Celia looked down at her plate but then shot her head up at Conner’s narrowed eyes.
“Something wrong with our meals?” He asked knowingly.
“Uh…yeah!” Celia challenged him. “I noticed you two are atrocious eaters!” Celia quickly asked Emily to scoot out of the booth, dragging her purse along the way, went personally over to the waiter and paid for her portion of the meal and then went to call a real friend to pick her up and drop her off at Rickludge so she could drive home and have a popcorn party with herself and a couple of neighbors. Who ate pleasantly…
The vision faded. The curtains, baby pink wall, mud-colored carpet, beige leather couches and pull-out chair came into view. Celia blinked and then got up, smiling brightly.
“Well, better call those guys and ask them out. Tell them that Dad, Sheldon and I had all gotten back together in a very long time!”

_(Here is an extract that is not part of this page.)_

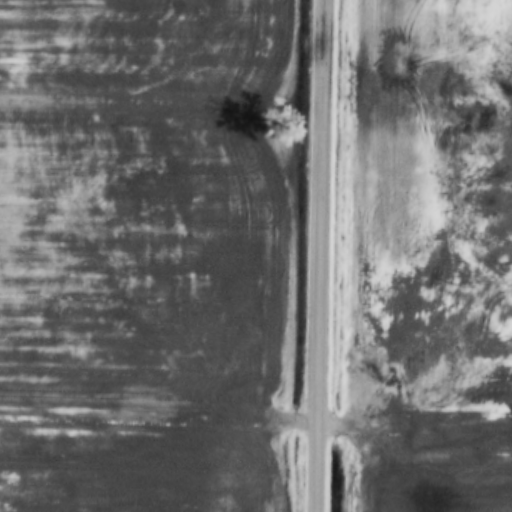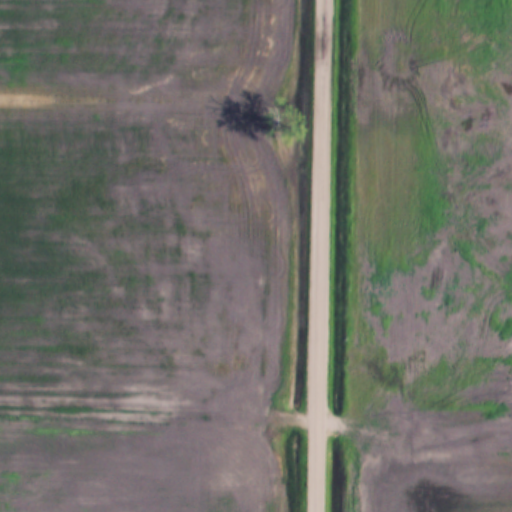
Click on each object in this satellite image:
crop: (139, 254)
road: (323, 256)
crop: (431, 258)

Blinking back tears of joy, Celia whirled into the black tiled kitchen and hiked her purse up onto her shoulder, told Tigger to behave himself while he stayed home alone licking his tiny grey paws and not throwing up hairballs all over the place, and whisked herself away to Outback Steakhouse—this time, with Conner and Emily, barely waiting to tell her co-workers that she had finally gotten together with that man behind the receptionist desk all those years ago. And with his dog, Sheldon, too. Celia wasn’t able to remember who he was, as she had grown up too fast, she felt, and never gave him a second glance until three years ago.
Really up till now.
When she arrived at the restaurant, Celia went from her car to the booth in a flash, immediately telling Conner and Emily to wait till the day after tomorrow—Monday—to really be excited about work.
“Why?” Emily still asked. Conner leaned in.
“Because it’ll make your day go by faster!” Celia’s head, together with Conner’s and Emily’s, came back from above the table. “I’ll let you know!” She winked.
Conner and Emily looked at each other, raising their eyebrows suspiciously.